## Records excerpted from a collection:
★ ★ ★
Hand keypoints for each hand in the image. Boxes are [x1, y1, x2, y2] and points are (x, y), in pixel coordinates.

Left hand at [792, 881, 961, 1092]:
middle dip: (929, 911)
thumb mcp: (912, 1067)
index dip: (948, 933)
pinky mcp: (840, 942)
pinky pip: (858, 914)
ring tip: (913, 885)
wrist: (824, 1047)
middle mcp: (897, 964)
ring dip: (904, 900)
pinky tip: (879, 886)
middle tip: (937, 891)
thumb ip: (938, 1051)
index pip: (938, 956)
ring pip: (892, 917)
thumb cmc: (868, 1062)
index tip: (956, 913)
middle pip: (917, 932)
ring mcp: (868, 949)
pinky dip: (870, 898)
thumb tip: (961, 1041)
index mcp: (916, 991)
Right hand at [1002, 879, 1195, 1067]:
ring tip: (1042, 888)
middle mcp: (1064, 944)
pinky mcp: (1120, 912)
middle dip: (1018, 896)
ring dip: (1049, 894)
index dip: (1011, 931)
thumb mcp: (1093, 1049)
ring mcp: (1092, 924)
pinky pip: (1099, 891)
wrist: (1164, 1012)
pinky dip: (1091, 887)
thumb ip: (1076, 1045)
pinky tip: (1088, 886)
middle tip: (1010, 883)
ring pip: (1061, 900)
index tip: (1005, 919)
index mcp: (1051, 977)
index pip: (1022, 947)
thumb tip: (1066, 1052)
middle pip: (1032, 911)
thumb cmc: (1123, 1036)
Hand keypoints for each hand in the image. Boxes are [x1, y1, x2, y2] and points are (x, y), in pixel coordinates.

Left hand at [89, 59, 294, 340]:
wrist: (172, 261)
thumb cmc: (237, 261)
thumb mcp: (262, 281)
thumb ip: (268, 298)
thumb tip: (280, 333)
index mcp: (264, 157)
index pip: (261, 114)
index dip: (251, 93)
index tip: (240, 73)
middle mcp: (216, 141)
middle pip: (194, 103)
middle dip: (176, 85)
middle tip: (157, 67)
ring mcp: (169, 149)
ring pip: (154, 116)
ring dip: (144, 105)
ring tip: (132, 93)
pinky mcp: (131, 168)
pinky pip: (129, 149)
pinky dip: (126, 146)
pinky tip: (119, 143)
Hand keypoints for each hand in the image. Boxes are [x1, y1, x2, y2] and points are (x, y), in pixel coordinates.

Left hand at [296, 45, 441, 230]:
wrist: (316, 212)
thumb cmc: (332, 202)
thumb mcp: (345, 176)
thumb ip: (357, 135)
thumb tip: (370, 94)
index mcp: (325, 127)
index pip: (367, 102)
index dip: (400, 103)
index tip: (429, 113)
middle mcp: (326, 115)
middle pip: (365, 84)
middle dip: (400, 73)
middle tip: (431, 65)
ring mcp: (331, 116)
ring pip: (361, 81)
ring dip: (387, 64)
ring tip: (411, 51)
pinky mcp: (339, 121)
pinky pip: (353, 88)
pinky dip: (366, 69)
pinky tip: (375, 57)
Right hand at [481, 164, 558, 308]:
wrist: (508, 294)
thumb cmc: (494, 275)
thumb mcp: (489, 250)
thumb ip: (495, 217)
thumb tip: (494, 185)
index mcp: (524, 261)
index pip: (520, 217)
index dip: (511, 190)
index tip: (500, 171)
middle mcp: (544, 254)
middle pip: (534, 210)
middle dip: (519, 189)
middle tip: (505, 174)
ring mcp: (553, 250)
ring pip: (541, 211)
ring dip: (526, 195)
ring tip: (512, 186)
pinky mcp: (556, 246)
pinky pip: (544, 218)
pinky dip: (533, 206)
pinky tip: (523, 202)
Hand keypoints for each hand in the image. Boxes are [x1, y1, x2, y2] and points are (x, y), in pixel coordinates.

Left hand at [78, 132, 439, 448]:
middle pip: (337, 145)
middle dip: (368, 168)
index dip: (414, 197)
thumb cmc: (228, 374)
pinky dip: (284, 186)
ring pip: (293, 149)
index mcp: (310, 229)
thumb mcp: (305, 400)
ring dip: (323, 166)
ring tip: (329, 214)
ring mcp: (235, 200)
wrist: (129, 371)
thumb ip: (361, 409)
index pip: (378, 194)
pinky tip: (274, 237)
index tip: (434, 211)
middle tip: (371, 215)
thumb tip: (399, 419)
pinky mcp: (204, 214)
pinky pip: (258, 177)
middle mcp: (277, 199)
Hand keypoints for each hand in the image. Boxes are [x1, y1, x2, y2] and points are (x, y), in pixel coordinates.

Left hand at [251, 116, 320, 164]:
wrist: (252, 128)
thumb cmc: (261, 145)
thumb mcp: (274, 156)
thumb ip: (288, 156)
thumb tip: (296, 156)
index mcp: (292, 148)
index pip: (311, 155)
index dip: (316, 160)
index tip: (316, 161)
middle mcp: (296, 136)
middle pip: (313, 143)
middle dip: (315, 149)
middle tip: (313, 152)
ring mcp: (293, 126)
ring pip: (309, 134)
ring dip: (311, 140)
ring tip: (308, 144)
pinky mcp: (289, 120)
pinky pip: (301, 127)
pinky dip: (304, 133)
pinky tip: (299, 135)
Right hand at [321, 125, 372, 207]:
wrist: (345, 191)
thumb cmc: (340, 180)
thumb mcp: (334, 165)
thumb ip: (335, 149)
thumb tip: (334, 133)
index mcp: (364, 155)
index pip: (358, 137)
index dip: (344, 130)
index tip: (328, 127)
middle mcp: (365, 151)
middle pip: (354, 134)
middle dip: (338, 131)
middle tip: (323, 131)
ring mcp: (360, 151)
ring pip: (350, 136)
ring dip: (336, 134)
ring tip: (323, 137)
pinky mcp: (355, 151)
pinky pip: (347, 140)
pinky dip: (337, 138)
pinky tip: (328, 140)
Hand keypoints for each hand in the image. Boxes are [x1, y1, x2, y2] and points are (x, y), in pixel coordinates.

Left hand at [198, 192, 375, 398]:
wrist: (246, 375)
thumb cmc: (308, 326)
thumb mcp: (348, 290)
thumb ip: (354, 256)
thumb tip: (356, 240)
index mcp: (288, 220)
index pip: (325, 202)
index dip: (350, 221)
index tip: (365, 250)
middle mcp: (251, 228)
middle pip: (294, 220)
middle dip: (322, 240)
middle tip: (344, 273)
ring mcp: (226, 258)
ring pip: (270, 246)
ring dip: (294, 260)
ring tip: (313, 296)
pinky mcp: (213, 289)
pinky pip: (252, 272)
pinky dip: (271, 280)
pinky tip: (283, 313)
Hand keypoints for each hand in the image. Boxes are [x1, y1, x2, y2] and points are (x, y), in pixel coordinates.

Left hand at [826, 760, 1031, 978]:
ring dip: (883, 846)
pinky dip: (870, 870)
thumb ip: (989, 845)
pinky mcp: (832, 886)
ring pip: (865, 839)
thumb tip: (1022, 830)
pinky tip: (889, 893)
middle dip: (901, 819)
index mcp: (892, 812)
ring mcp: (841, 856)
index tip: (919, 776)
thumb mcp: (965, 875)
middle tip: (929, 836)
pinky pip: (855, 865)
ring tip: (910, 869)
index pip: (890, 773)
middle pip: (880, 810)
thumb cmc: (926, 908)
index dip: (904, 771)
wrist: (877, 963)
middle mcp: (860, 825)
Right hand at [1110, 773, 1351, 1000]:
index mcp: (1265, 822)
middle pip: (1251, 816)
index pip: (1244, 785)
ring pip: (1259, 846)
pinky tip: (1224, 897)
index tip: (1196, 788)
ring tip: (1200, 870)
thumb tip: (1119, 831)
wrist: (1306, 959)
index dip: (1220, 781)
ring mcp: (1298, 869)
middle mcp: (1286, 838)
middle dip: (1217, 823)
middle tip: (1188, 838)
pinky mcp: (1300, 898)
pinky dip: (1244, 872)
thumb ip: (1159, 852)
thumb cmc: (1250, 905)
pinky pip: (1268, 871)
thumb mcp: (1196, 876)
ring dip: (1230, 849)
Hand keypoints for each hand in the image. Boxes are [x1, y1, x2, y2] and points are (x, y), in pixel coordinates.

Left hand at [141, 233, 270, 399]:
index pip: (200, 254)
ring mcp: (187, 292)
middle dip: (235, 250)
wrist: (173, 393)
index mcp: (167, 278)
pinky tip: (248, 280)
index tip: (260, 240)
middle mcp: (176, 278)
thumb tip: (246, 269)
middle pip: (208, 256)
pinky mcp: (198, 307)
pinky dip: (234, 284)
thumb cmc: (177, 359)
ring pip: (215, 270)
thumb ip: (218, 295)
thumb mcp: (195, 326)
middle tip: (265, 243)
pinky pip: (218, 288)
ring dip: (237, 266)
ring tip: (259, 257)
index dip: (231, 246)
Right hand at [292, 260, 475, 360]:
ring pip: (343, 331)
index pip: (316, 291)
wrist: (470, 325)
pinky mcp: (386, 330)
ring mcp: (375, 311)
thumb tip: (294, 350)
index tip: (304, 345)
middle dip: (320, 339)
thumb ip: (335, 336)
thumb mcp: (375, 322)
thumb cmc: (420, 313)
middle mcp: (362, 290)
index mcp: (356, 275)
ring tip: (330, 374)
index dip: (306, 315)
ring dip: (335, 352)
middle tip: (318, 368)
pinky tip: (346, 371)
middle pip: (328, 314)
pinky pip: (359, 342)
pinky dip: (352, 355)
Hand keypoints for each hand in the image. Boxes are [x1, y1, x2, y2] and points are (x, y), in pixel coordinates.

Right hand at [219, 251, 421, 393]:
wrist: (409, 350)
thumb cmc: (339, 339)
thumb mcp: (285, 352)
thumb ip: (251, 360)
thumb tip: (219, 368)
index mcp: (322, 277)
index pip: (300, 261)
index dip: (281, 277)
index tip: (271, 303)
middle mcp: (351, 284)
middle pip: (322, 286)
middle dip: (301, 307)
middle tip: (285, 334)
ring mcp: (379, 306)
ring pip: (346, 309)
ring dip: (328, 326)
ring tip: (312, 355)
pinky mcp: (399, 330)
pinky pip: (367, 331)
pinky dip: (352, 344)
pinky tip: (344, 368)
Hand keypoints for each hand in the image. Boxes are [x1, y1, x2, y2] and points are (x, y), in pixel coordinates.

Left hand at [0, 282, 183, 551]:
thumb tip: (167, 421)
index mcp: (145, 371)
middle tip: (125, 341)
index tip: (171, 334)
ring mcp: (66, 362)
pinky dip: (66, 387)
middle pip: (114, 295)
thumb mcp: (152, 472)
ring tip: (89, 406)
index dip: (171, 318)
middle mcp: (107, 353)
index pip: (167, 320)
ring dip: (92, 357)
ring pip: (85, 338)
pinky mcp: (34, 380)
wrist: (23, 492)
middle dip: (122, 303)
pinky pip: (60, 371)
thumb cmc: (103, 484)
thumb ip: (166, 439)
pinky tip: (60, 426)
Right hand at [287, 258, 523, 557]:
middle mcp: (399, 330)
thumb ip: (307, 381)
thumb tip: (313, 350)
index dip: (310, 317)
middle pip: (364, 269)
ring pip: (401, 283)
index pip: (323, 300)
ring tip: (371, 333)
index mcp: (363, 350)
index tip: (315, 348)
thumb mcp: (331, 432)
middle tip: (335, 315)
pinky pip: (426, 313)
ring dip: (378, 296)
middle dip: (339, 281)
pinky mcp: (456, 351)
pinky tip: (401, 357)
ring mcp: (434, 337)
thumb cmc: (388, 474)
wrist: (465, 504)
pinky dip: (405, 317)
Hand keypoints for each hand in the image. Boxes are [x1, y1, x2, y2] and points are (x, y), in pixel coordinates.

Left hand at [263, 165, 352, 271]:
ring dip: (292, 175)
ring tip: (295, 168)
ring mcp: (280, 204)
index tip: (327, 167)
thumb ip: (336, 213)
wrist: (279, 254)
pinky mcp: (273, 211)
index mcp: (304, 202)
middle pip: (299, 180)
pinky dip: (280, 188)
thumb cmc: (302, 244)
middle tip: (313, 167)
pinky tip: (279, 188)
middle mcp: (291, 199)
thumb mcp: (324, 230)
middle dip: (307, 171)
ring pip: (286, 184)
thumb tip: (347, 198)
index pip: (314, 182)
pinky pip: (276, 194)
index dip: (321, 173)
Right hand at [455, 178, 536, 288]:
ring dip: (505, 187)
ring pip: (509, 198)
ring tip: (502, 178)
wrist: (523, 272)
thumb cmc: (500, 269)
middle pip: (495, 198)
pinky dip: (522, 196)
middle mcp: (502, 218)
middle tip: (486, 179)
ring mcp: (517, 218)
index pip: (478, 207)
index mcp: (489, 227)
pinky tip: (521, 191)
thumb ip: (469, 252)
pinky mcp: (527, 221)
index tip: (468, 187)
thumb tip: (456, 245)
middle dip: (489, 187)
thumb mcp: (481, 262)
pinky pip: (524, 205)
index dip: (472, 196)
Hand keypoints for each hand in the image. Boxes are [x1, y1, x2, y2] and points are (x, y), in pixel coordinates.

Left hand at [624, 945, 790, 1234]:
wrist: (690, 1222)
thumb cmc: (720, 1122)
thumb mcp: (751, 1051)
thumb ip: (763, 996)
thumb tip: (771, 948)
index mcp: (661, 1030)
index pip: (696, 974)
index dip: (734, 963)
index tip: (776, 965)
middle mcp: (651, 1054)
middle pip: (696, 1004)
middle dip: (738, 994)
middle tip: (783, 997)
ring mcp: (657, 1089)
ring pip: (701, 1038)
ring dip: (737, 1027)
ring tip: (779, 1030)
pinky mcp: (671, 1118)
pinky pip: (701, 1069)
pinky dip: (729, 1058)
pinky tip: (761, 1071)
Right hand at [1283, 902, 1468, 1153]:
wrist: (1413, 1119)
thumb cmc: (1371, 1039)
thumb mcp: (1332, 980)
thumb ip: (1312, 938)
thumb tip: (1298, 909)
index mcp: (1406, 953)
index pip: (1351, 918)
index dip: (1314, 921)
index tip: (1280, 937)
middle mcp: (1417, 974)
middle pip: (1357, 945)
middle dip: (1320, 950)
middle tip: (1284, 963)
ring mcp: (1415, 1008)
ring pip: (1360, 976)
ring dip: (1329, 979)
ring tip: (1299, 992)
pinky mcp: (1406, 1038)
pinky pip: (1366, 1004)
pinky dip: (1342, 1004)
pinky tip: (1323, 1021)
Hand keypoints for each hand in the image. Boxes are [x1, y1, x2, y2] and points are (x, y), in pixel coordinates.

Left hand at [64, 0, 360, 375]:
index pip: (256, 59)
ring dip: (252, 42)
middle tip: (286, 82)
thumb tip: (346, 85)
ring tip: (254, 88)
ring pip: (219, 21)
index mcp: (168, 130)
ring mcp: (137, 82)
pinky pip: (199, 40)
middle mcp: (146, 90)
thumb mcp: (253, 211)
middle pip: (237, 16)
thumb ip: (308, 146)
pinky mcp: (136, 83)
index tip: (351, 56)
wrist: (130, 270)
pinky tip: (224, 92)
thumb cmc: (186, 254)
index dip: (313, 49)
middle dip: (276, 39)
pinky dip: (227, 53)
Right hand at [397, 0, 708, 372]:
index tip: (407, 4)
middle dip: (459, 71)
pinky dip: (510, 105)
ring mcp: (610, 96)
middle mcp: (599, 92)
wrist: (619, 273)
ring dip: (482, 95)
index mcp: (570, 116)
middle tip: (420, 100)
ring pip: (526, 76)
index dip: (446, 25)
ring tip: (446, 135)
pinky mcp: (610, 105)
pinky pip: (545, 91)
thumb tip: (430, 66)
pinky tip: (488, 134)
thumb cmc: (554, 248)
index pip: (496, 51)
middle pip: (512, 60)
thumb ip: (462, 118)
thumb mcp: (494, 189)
★ ★ ★
Beginning at the first line of the records, retype exactly every line up to and including the one with "index mcp: (916, 991)".

Hand keypoints for each hand in the image. Boxes are [x1, y1, x2, y2] and points are (x, y), in pixel coordinates.

Left hand at [792, 881, 961, 1092]:
middle dip: (929, 911)
thumb mcp: (912, 1067)
index dip: (948, 933)
pinky mcp: (840, 942)
pinky pip: (858, 914)
ring tip: (913, 885)
wrist: (824, 1047)
middle mcp: (897, 964)
ring dip: (904, 900)
pinky tip: (879, 886)
middle tip: (937, 891)
thumb ip: (938, 1051)
index pip: (938, 956)
ring pip: (892, 917)
thumb cmc: (868, 1062)
index tip: (956, 913)
middle pip: (917, 932)
ring mcp: (868, 949)
pinky dip: (870, 898)
thumb tip: (961, 1041)
index mcp: (916, 991)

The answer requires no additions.